Concurrency and robustness¶

The LLM connection is asynchronous; an ongoing generation can be interrupted promptly via a stop signal without corrupting the rest of the state. Connection errors are translated into user-friendly messages (server overloaded, model not found, no connection) and do not interrupt the chat permanently. In document extraction, the fallback path is taken only when the fast path actually returns empty content or fails, and the event is logged.

Configuration and deployment¶

All configuration is set through environment variables, bundled in a dataclass-based AppConfig. This includes connection parameters for the LLM endpoint, token budgets, image and document limits, processing options, and server and path settings. An optional .env file is loaded automatically; without it, documented defaults apply. Delivery is as a container image based on python:3.12-slim with the system libraries required for unstructured (libmagic, poppler, OpenGL/glib). The application listens on a configurable port by default and can be mounted under a configurable URL path.

• _Problems to solve_
- a) For each statement, say whether it agrees with the text on concurrency and configuration. Answer yes or no and quote the words of the text that decide it. (i) Connection errors interrupt the chat permanently. (ii) If no .env file is present, documented defaults apply. (iii) The container image is based on python:3.11-slim.
- b) According to the text on concurrency and configuration, which system libraries does the container image include for unstructured?
- c) Carry on the text on concurrency and configuration, starting after its final sentence.

• _Extracted entries_
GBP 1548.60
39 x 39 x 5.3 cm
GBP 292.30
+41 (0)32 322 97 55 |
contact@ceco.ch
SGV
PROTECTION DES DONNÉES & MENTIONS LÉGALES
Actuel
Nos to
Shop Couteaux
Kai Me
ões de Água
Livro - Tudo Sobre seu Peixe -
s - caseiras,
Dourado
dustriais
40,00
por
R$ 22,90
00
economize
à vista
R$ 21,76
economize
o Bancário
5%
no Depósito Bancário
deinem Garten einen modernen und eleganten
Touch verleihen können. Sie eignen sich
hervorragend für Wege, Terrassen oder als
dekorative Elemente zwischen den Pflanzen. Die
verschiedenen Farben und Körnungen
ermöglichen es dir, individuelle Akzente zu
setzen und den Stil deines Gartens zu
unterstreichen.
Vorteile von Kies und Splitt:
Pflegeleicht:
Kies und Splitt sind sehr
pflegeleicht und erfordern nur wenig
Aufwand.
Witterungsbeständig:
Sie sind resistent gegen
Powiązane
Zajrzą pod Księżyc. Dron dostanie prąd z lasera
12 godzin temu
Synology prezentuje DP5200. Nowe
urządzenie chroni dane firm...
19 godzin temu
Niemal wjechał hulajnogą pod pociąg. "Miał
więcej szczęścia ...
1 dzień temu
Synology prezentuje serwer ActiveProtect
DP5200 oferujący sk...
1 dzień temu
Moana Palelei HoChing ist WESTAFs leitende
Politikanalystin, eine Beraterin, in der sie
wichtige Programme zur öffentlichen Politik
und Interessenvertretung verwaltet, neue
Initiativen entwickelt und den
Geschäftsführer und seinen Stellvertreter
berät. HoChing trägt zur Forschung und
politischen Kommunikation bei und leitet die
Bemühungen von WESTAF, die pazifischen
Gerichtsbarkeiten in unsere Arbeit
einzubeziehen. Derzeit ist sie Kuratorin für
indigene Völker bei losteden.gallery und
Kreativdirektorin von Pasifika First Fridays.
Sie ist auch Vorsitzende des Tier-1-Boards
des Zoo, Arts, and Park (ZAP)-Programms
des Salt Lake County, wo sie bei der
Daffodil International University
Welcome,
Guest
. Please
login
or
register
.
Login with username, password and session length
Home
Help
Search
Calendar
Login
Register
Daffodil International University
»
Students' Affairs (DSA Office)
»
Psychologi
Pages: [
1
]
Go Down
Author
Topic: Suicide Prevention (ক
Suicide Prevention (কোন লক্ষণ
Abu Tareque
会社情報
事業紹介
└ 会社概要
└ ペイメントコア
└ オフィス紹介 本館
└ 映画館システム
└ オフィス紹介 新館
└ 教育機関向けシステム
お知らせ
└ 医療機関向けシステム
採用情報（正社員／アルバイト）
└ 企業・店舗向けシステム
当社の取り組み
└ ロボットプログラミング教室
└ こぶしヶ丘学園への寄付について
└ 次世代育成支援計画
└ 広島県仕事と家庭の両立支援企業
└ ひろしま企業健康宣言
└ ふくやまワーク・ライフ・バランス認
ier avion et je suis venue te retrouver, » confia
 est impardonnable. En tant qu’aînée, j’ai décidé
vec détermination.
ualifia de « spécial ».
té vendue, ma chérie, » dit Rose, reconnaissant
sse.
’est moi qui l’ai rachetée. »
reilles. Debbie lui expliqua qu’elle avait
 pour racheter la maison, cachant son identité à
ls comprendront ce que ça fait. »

• _Set of answers_
- a) (i) No: "do not interrupt the chat permanently". (ii) Yes: "without it, documented defaults apply". (iii) No: "based on python:3.12-slim".

- b) libmagic, poppler, and OpenGL/glib.

- c)
Technology overview¶

Language and runtime: Python 3.12.
UI: Gradio.
LLM client: openai Python SDK (AsyncOpenAI) against an OpenAI-compatible endpoint.
Model profiles: pre-configured for Qwen3, Qwen3.5, Kimi, and GLM; default profile for further models.
Fast document extraction: pdfminer.six (PDF), python-docx (DOCX), python-pptx (PPTX), openpyxl (XLSX), dedicated HTML parser.
Universal extraction: unstructured with format-specific partitioners.
Image processing: Pillow.
Word export: python-docx with a self-contained markdown renderer.
Configuration: environment variables, optionally through python-dotenv.
Deployment: Docker (python:3.12-slim) with system dependencies for unstructured[pdf].